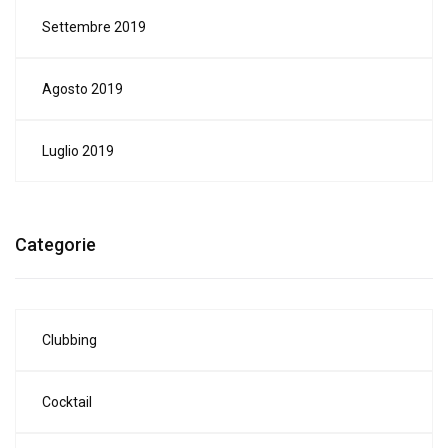
Settembre 2019
Agosto 2019
Luglio 2019
Categorie
Clubbing
Cocktail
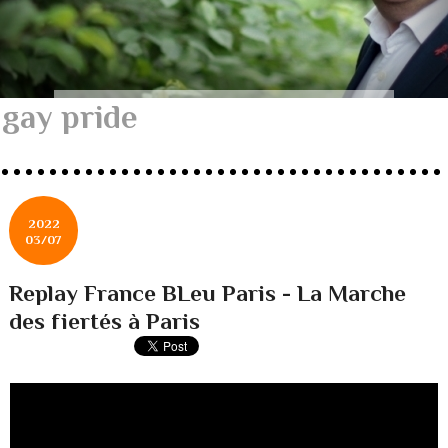
gay pride
2022
03/07
Replay France BLeu Paris - La Marche
des fiertés à Paris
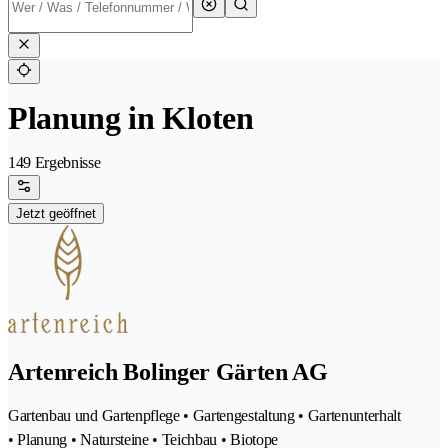
Planung in Kloten
149 Ergebnisse
Jetzt geöffnet
Artenreich Bolinger Gärten AG
Gartenbau und Gartenpflege • Gartengestaltung • Gartenunterhalt
• Planung • Natursteine • Teichbau • Biotope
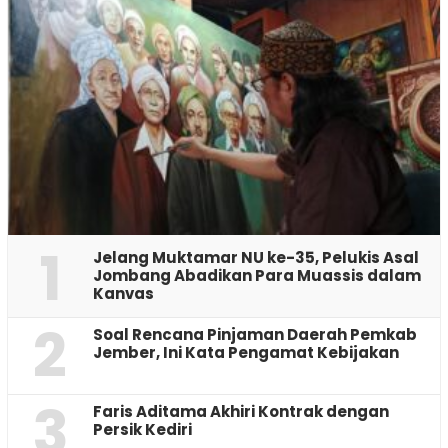
1
Jelang Muktamar NU ke-35, Pelukis Asal
Jombang Abadikan Para Muassis dalam
Kanvas
2
‎Soal Rencana Pinjaman Daerah Pemkab
Jember, Ini Kata Pengamat Kebijakan ‎
3
Faris Aditama Akhiri Kontrak dengan
Persik Kediri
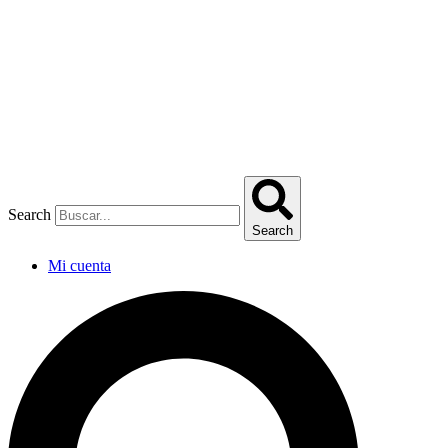
Omitir
e
ir
al
contenido
Search
Search
Mi cuenta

EXERCISE BRIEF> Which lines above contain the word "Paris"? Copy each of them.

ANSWER AREA>
Replay France BLeu Paris - La Marche
des fiertés à Paris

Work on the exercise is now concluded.